No more drive throughs, please

People drive their cars in and out of the parking lot for Micro Center, Joann Fabrics, and other stores in this strip mall on Elston Avenue. This design is almost inherently unfriendly to bicycle and walking transportation. But it doesn’t have to be. 

One reason that makes dense, urban areas pleasant and pleasurable is their walkability, variations in land uses, and architectural designs. When you walk down Belmont Street at Sheffield and encounter a new business or restaurant every 25 feet, you’re interested. Interested and curious in what others are doing, what new food you can eat, or what you will experience.

Photo of Belmont Street shopping and graffiti by Oscar Arriola. 

The opposite of this is Elston Avenue, between Ashland and Western Avenues. This stretch is marked by curb cuts, driveways, and seas of parking. Add in the lack of a bus route or nearby ‘L’ station, and you’ve got an environment that’s downright hostile to users of sustainable transportation modes.

I am still doing research for my article on the “pedestrian street” designation. In my research, I’ve learned a lot about the Zoning Board of Appeals, Special Use Permits, and drive throughs. I still haven’t been able to locate studies or reports about the effects drive throughs have on traffic or neighborhoods.

Just in the past 5 days, I’ve found out about the following news:

  1. The McDonald’s at Western Avenue and Milwaukee Avenue (1951 N Western Avenue) is seeking a special use permit. For what, I don’t know. It could just be a rumor. This is the same McDonald’s whose drive through someone so desperately needed to access and almost hit me with their SUV (see image below).
  2. Nodarse Family, LLC, is seeking a special use permit at 1646-1663 N Western Avenue for “the establishment of a one-lane drive-thru facility to serve a proposed 1-story restaurant”.

When I look at Street View for the 1646-1663 N Western location I see several homes and an empty lot with a car parked in it. The address seems to be a mistake, as 1663 is across the street. And even though this is a residential area, it’s zoned B3-2*.

In Mayor Emanuel’s “interest” (more like a selective, here not there, interest) for transparency, I’d like to see information that’s easier to find and process. For news from Zoning Board of Appeals, a blog-like website that lists all permits being considered and permits recently issued would be very helpful. I could subscribe via RSS and get notified of special use applications.

What’s a special use permit?

A special use permit is needed when the developer doesn’t have the right to build something that requires a special use permit.

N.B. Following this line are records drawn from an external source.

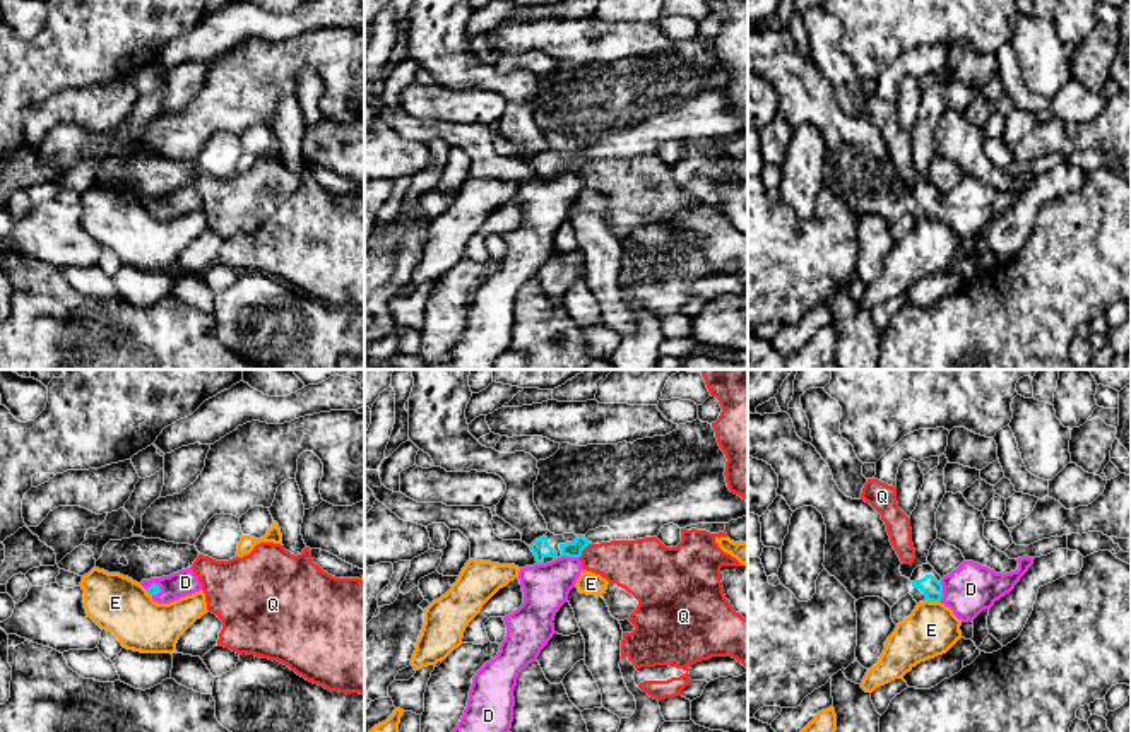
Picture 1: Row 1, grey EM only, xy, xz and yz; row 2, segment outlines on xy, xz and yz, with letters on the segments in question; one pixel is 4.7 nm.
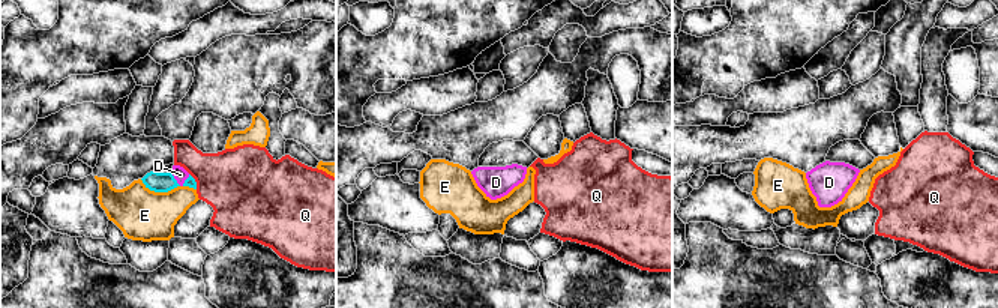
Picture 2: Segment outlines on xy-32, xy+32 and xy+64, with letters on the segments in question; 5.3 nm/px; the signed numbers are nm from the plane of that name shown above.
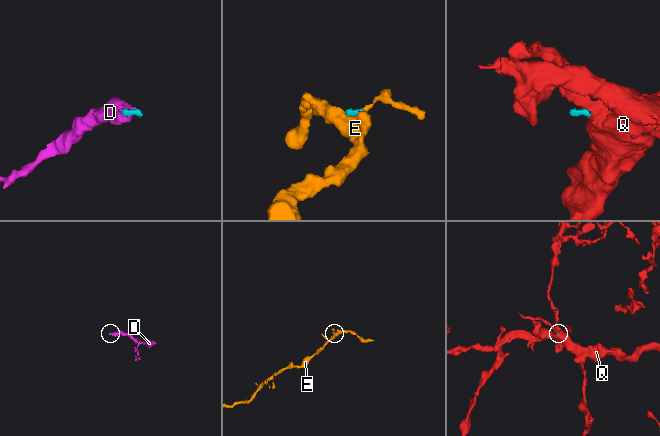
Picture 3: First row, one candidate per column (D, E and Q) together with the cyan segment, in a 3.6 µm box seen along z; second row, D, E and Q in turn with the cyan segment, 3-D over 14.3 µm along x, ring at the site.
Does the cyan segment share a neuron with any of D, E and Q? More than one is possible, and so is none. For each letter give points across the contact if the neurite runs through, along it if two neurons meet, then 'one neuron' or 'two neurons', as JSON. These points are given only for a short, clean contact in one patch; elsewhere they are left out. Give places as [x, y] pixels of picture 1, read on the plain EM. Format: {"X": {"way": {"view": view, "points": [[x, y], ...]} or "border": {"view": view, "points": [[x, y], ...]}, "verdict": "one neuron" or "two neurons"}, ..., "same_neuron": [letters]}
{"D": {"way": {"view": "yz", "points": [[933, 206], [941, 209], [971, 206]]}, "verdict": "one neuron"}, "E": {"border": {"view": "yz", "points": [[926, 216], [938, 219]]}, "verdict": "two neurons"}, "Q": {"border": {"view": "xz", "points": [[591, 159], [579, 175]]}, "verdict": "two neurons"}, "same_neuron": ["D"]}

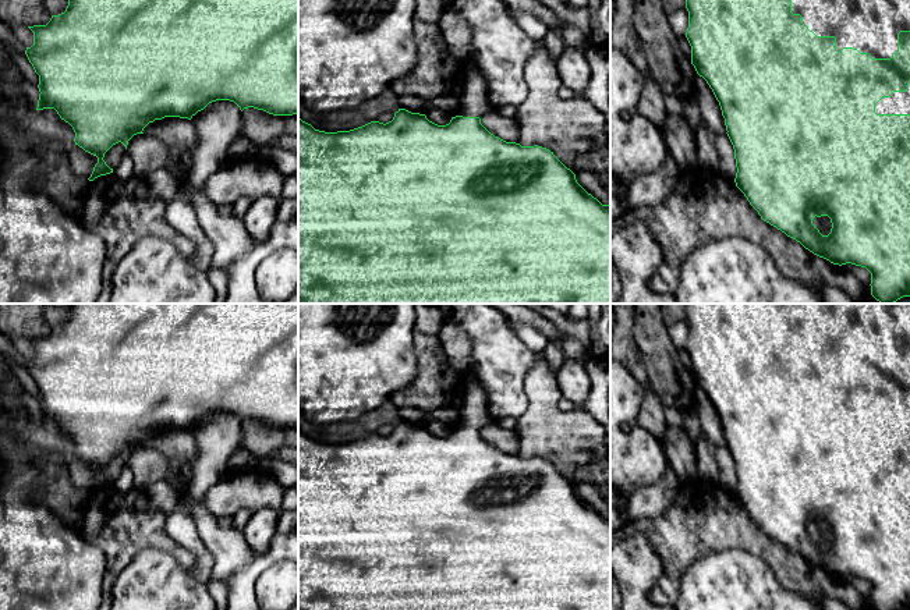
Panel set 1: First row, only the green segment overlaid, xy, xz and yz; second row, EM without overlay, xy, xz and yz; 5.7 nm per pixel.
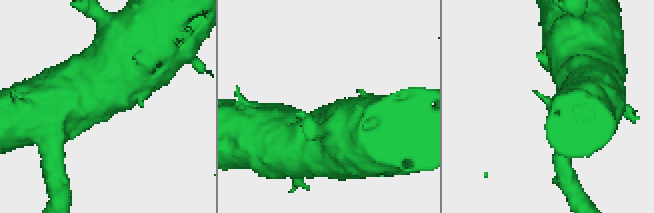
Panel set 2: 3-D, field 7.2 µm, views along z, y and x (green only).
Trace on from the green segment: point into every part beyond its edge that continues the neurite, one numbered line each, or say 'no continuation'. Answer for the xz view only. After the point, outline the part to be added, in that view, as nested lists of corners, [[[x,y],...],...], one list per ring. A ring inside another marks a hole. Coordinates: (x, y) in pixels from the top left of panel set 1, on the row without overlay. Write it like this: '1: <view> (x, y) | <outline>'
1: xz (473, 414) | [[[468,376],[465,380],[463,405],[458,409],[458,421],[452,429],[481,430],[489,422],[492,422],[492,418],[488,411],[488,396],[482,384],[474,376]]]

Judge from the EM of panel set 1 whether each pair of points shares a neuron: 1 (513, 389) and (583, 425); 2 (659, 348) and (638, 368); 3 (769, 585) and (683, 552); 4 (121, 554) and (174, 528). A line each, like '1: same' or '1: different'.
1: different
2: different
3: different
4: different

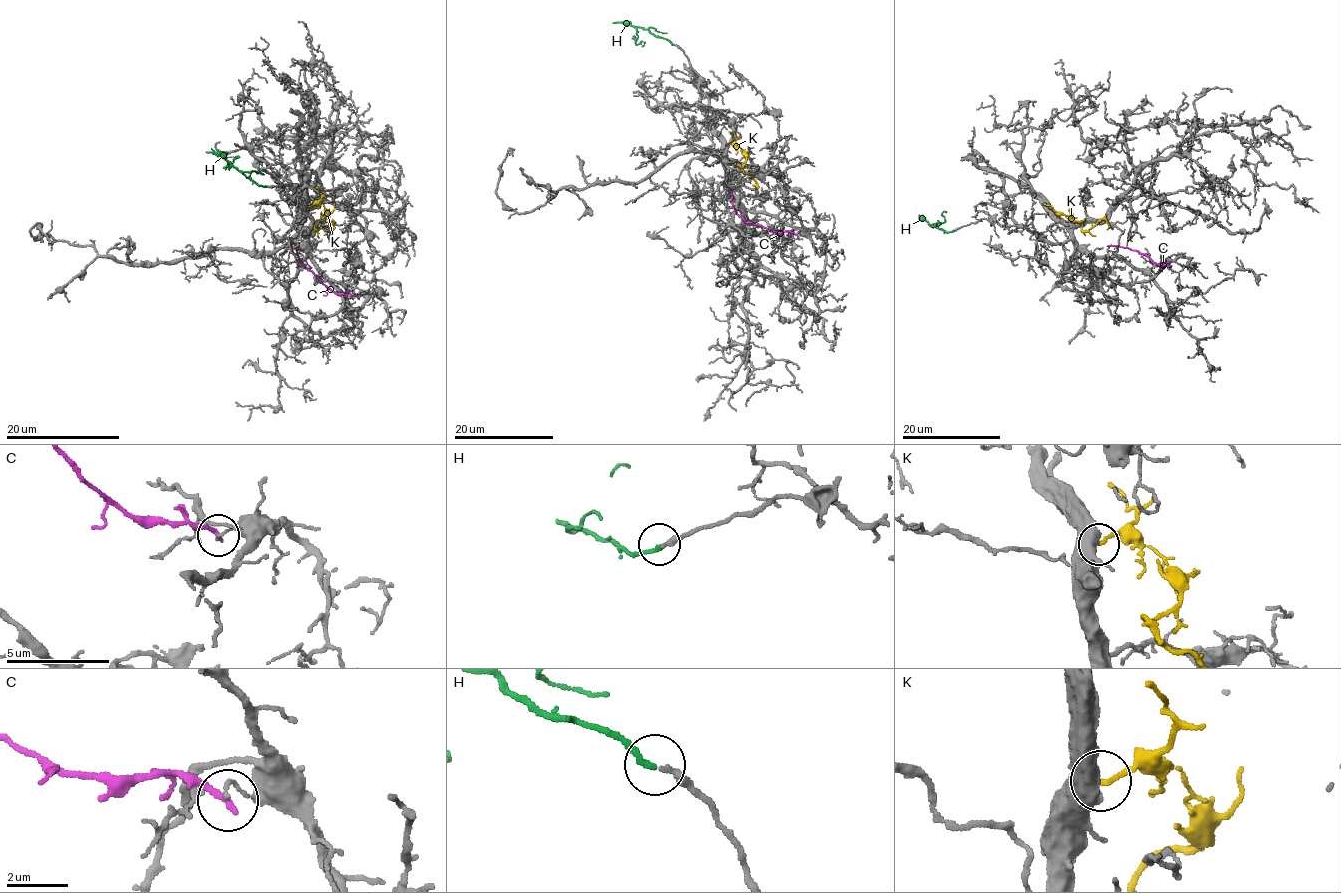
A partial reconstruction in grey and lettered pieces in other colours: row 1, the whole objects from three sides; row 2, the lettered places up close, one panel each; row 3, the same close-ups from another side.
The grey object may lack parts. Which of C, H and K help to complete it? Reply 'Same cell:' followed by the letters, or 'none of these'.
Same cell: H

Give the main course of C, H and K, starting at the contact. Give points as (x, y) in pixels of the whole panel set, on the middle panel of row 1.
C: (797, 235), (788, 231), (774, 232), (747, 222), (734, 208), (730, 187)
H: (674, 44), (638, 27), (635, 41), (638, 44), (642, 42), (642, 46)
K: (726, 146), (736, 144), (742, 149), (746, 160), (738, 165), (749, 173), (756, 189)

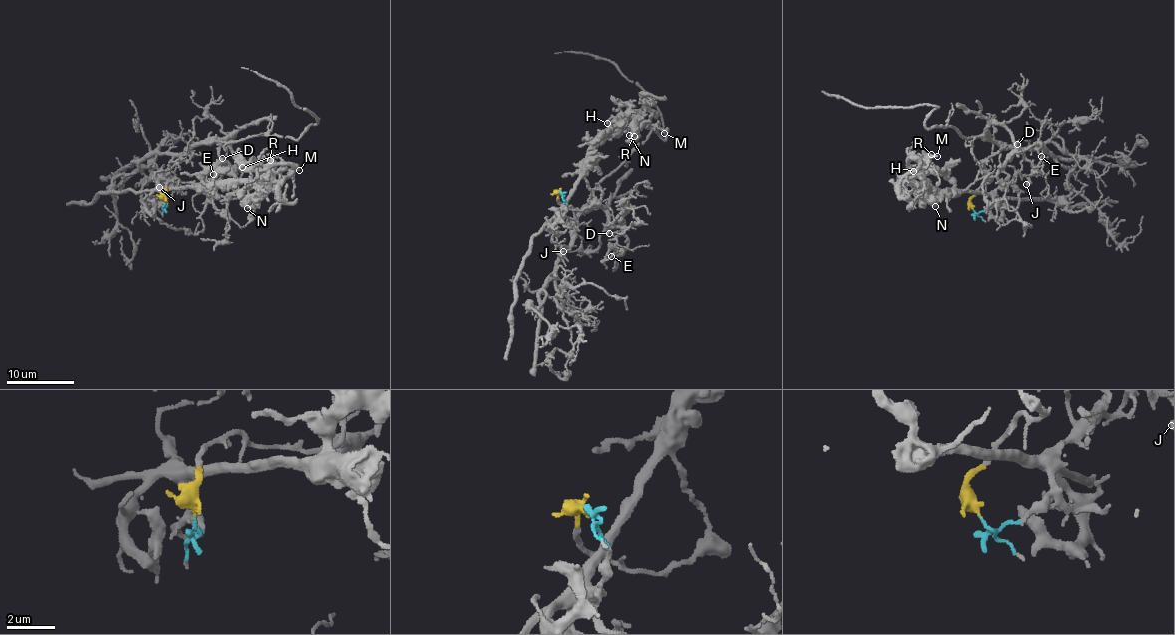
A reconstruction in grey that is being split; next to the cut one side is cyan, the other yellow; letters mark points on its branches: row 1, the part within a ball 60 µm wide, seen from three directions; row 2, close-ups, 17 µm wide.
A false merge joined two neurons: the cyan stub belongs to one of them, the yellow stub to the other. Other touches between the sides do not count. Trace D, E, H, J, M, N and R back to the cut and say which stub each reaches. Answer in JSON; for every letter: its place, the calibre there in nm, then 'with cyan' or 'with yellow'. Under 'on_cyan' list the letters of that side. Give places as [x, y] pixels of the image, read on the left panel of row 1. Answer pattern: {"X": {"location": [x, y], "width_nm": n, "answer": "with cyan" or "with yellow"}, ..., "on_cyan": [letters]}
{"D": {"location": [222, 158], "width_nm": 70, "answer": "with yellow"}, "E": {"location": [213, 174], "width_nm": 120, "answer": "with yellow"}, "H": {"location": [242, 167], "width_nm": 150, "answer": "with cyan"}, "J": {"location": [159, 187], "width_nm": 240, "answer": "with cyan"}, "M": {"location": [299, 170], "width_nm": 200, "answer": "with cyan"}, "N": {"location": [247, 208], "width_nm": 320, "answer": "with cyan"}, "R": {"location": [270, 160], "width_nm": 440, "answer": "with cyan"}, "on_cyan": ["H", "J", "M", "N", "R"]}

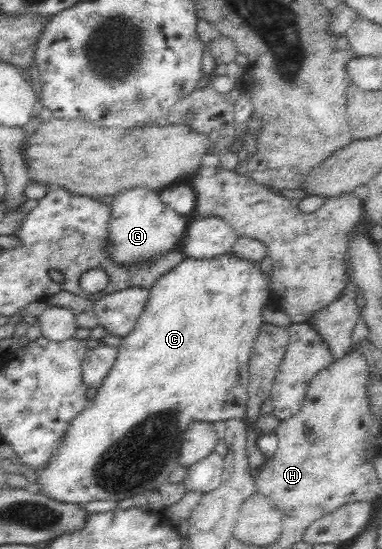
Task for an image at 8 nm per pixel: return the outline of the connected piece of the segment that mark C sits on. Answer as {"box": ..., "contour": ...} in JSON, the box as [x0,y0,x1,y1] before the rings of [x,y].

Like establishments for day laborers. Or drive throughs. Or businesses that sell liquor. Or a pawn shop. Speaking of pawn shops, Nodarse Family, LLC, owns the property 2826 N Milwaukee, for which the owner is seeking a special use permit to open one. This is in the 35th Ward, the same ward whose Alderman seems to have it out to build as much parking as can be built. You can see these applications on the ZBA’s agendas.

I’m not a fan of drive throughs.

B3-2: “Community shopping – destination oriented, no limit on size of commercial establishment. Allows dwelling units above ground floor.”